*** Opening GIVEN INFORMATION ***

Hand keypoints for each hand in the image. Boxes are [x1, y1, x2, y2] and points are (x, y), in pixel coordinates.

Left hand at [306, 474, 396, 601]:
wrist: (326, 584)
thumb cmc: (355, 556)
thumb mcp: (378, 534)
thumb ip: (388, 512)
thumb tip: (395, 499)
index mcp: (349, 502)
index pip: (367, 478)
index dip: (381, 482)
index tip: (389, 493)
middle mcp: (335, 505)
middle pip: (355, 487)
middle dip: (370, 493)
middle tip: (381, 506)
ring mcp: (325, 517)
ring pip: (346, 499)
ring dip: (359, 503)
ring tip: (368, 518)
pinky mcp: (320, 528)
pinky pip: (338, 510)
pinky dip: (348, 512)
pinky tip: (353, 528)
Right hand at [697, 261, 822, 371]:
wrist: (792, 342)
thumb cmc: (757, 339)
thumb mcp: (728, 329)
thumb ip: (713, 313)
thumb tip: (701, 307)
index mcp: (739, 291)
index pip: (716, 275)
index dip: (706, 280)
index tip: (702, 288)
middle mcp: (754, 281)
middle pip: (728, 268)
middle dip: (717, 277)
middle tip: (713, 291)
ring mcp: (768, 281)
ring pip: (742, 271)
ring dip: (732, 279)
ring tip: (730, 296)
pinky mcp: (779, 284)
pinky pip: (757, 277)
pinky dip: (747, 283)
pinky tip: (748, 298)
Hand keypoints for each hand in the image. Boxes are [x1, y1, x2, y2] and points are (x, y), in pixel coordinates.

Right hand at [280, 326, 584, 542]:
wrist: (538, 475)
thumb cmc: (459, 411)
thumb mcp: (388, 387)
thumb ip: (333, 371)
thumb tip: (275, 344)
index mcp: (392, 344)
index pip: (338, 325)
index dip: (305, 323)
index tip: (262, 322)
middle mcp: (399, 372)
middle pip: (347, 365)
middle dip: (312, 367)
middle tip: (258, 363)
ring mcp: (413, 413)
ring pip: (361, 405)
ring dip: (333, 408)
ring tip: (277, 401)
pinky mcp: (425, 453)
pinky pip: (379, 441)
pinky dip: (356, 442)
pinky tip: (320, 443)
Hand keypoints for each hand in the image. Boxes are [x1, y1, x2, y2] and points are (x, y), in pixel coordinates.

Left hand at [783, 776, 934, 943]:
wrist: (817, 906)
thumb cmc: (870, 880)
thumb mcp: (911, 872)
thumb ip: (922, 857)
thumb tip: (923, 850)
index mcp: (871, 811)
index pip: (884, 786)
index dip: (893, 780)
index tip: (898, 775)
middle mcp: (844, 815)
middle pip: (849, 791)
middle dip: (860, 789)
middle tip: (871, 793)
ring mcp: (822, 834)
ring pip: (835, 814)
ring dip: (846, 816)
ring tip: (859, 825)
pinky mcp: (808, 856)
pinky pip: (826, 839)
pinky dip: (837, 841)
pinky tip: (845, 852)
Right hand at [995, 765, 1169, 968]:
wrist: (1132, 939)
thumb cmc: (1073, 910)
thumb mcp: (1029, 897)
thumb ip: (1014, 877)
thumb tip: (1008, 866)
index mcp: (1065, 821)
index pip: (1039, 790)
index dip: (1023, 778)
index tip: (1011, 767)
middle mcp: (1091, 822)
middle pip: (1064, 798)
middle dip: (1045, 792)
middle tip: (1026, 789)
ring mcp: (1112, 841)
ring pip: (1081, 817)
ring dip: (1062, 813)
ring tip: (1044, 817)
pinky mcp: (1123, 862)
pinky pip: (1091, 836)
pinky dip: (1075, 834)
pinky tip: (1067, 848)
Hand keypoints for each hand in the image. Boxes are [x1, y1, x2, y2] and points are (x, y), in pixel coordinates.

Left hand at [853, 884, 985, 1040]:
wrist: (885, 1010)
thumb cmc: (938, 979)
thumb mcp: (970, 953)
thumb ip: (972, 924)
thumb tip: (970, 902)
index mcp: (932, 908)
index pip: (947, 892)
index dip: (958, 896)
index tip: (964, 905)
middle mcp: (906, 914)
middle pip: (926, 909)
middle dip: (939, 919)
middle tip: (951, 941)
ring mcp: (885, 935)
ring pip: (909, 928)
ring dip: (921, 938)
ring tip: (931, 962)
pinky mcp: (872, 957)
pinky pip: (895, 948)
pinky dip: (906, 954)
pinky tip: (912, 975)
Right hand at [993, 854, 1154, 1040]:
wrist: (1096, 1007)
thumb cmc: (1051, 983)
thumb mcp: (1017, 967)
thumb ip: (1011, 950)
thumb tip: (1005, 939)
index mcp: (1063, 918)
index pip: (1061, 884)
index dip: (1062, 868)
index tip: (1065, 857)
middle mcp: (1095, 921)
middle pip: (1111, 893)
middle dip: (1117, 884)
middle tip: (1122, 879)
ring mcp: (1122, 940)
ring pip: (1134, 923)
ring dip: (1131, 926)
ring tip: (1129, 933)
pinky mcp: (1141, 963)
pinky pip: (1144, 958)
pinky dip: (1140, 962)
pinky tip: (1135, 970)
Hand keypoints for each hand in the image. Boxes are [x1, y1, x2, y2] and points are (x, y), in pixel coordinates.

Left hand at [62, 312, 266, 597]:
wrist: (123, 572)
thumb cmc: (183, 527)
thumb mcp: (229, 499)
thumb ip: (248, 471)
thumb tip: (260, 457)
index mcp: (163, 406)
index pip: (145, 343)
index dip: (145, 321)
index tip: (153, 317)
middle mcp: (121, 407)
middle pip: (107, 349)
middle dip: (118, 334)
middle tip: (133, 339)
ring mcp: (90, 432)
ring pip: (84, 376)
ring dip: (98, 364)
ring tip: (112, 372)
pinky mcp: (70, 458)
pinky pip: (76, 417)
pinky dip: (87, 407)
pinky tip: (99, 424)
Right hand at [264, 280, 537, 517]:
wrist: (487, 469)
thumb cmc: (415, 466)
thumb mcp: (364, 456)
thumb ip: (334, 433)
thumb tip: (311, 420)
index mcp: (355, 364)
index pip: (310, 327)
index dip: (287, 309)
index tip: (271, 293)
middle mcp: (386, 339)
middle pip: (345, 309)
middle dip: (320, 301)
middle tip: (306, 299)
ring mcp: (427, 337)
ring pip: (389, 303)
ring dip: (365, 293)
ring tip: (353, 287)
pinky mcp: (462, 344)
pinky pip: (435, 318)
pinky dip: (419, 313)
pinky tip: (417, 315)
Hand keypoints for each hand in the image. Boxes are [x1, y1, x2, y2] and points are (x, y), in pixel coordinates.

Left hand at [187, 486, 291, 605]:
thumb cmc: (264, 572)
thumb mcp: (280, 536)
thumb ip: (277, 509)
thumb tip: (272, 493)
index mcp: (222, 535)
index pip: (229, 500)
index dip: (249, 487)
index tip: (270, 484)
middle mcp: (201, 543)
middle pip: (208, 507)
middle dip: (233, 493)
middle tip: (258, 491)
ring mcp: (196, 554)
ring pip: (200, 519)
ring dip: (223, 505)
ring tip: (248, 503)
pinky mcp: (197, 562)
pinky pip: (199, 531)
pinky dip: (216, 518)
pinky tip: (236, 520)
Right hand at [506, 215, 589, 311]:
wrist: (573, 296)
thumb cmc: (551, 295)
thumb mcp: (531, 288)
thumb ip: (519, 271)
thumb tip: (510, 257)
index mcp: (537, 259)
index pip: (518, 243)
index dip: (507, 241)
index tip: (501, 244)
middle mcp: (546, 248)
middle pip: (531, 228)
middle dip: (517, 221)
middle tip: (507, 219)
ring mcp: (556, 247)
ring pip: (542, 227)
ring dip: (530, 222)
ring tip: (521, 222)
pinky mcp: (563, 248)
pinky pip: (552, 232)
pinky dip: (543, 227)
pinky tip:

*** Closing GIVEN INFORMATION ***

### [PROBLEM DESCRIPTION]
Filter the records above for "wrist" and copy every matching line.

### [ANSWER TO THIS TASK]
wrist: (326, 584)
wrist: (792, 342)
wrist: (538, 475)
wrist: (817, 906)
wrist: (1132, 939)
wrist: (885, 1010)
wrist: (1096, 1007)
wrist: (123, 572)
wrist: (487, 469)
wrist: (573, 296)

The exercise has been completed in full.